Halkımızın ezici çoğunluğu iyi eğitim görmüştür. Ayrıca çok iyi donanımlı beyin gücüne de sahibiz. Buna rağmen hala daha siyasi arenada; popülist, güzel laf söyleyen, duyguları okşayan slogan atan siyasilerin tutunabildiği görülmektedir.
Kişisel görüşüme göre ülkemizde benimsenen popülist yönetim anlayışı nedeniyle siyasiler, ülkeyi kısa günün ticareti yöntemi ile idare etmektedir; yaşamsal, geleceğimizin belirlenmesinde önemli olan konularda bile, uzun vadeli geleceğe dönük planlar programlar hazırlayarak hareket edilmemektedir.
Sonuçta 1974’ten sonra kuzeyde elde ettiğimiz paha biçilmez olanaklara, anavatanın her türlü yardım ve desteğine rağmen, halkımız sorunların sarmalından kurtulamamaktadır.
Kuşkusuz bugün sorunların sarmalında perişan olmamızdan siyasiler kadar, kişisel hesaplarla oy kullanarak onları makamlara getiren vatandaşlar da sorumludur.
Yaşanan acı deneyimlere rağmen, maalesef hala daha ne siyasilerin, ne de vatandaşların, mevcut düzeni değiştirmek arzu ve niyetinde olduğunu gösteren herhangi bir umut ve olumlu hareket de görülmüyor.
Kuşkusuz siyasilerin ülke ve halk için gerçekten başarılı olabilmesi için: ülkeye kalıcı eserler kazandırması, her konuda halkının çıkarını her şeyin üzerinde tutması, sorunları çözmesi, ülkeyi kalkındırmak için, kafa yorması, emek harcaması ve yorulması gerekir.
Öte yandan, sadece lafla ve slogan atarak, güzel söylemlerle vatandaşların gönlünü kazanarak makam sahibi olmak, oldukça kolaydır.
Ülkeye ve halka yararlı hizmet etmek yerine işin kolay tarafından laf ve sloganlarla makam sahibi olmak, belki kısa vadede siyasiler bakımından hedefe ulaşmakta en kolay ve cazip bir yöntemdir.
Ancak, erken bir zamanda olmasa bile gelecekte tarih herkesi yargılayacak ve hak ettikleri hanesine kaydedecektir.
Ayrıca daima her şey, siyasilerin beklentileri doğrultusunda olmamakta ve lafla sloganla bozuk düzeni sürdürenler bazen altından kalkamayacakları ağır bedel ödemek zorunda da kalabilmektedir.
Maalesef laf ve sloganlarla ülkeyi yönetme alışkanlığının bedelini, sade vatandaşlar ödemektedir.

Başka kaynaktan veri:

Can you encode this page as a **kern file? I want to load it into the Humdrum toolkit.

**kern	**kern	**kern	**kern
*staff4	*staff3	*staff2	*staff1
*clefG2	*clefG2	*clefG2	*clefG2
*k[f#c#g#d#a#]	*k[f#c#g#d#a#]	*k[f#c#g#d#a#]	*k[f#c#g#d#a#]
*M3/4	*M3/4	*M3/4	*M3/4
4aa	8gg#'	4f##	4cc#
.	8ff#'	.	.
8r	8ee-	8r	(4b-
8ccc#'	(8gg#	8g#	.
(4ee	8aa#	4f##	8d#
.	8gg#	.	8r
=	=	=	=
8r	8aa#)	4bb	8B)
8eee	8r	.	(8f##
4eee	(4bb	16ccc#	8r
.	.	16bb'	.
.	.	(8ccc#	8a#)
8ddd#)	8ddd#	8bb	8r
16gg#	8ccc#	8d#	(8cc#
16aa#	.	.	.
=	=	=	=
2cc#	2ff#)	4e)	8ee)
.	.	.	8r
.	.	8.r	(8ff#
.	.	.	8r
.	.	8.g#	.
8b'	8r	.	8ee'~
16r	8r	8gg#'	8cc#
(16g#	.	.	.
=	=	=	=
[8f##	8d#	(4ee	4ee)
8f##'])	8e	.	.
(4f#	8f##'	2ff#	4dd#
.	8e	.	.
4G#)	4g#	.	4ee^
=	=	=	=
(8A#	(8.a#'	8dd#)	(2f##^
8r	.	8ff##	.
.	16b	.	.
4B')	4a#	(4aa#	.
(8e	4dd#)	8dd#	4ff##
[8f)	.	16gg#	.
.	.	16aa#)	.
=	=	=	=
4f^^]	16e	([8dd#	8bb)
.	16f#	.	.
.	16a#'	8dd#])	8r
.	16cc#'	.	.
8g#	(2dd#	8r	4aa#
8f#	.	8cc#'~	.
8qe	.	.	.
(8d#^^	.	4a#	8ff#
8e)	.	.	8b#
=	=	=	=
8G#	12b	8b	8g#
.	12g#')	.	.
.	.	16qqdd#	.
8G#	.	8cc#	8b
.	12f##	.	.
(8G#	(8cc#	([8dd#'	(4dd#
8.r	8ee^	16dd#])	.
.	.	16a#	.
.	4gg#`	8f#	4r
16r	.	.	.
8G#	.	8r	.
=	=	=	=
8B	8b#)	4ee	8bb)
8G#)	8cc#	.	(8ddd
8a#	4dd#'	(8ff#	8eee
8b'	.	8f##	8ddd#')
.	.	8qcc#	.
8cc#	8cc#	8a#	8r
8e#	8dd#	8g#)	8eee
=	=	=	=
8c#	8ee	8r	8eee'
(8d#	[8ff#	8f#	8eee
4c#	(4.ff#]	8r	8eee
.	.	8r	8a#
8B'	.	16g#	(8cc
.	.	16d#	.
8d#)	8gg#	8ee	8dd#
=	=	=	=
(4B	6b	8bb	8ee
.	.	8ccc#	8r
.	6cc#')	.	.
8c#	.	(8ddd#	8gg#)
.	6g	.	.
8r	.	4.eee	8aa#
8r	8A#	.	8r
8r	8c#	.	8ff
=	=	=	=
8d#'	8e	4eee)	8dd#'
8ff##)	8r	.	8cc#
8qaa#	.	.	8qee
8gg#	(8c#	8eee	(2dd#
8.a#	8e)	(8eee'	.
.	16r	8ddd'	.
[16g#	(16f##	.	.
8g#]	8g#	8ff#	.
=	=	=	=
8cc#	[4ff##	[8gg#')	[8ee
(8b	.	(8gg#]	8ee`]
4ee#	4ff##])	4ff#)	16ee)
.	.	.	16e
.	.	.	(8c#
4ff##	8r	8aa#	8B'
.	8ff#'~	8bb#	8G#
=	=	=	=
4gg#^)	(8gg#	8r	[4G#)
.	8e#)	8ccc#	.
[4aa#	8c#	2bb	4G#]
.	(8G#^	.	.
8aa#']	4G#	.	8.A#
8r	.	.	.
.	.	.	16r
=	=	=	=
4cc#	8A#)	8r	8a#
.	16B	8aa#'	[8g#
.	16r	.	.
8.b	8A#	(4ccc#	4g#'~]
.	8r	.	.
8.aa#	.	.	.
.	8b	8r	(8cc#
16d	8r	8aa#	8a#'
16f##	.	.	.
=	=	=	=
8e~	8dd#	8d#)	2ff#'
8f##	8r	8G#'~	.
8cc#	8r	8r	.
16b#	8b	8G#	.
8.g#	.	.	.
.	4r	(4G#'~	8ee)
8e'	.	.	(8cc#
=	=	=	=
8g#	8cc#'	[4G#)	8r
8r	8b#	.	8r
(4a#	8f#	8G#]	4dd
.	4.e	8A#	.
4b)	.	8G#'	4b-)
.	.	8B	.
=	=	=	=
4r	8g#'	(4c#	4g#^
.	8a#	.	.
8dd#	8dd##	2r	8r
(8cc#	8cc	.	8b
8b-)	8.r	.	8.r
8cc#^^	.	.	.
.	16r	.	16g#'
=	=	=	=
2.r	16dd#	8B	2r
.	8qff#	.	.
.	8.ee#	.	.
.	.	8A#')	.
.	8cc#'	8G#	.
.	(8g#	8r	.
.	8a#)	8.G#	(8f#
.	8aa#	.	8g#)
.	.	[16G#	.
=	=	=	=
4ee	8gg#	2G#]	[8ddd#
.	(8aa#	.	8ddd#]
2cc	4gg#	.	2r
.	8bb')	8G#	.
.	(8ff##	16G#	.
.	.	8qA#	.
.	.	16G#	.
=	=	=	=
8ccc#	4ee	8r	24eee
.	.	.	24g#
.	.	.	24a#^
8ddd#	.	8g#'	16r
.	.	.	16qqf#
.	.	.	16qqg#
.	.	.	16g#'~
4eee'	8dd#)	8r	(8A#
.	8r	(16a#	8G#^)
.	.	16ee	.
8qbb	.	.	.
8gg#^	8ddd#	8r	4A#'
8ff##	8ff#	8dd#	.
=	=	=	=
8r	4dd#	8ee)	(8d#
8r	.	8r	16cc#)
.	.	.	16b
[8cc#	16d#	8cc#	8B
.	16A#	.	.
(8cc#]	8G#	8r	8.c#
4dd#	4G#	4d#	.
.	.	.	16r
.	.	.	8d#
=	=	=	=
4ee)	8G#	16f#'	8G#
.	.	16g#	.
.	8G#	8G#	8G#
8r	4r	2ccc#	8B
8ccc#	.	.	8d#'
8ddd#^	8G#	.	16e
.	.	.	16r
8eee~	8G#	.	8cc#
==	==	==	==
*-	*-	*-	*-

Örneğin anavatanın Kıbrıs Türk halkından hiçbir maddi manevi kazanç beklentisi olmadığı ve bize her bakımdan olağanüstü fedakârlıklarla yardım ettiği inkar edilemeyecek bir gerçektir.
Ancak anavatanın mali yardımlarının belirlenecek amaç, plan ve programlara göre yararlı olabilecek şekilde kullanılmasını talep etmesi, halkımızın daha iyi yaşam koşullarına kavuşturulması için teknik ve idari destek sağlaması, halkımızın şikâyetçi olduğu sorunların halledilmesine katkıda bulunmak istemesi, kendi kendimize yeterli olmamız için gereken önlemleri almamızı tavsiye etmesi ülkenin başarılı yönetilmesi için gereken düzenlemelerin yapılmasını önermesi, slogancıları, popülist yönetimden yana olanları rahatsız ediyor.
‘ Dik duruş, kimliğimize sahip çıkmak, halkımız iradesine karışılmasını kabul etmez, bize dışardan dayatma yapılamaz, bu memleket bizim biz yöneteceğiz’ ve benzeri sloganlarla da halkımızın kışkırtılmasının TEK nedeni, hizmet etmek yerine halkı laf ve sloganla uyutmayı sürdürmektir.
Çünkü tek sermayesi laf ve sloganla makam elde etmek olanlar, ellerindeki bu kozun da etkisiz duruma gelmesi durumunda sıfırla çarpılacaklarının bilincindedir.
Maalesef bazı vatandaşların, kulağa hoş gelen sloganlarına aldanıp, bozuk düzenden sorumlu olan siyasilere arka çıkması düşündürücüdür.
Ülkemizin genel çıkarı bakımından, önümüzdeki seçimlerde halkımız, adayların sloganlarına, söylemlerine bakarak değil, bilinen niyetlerine, misyonlarına göre oy kullanmalıdır.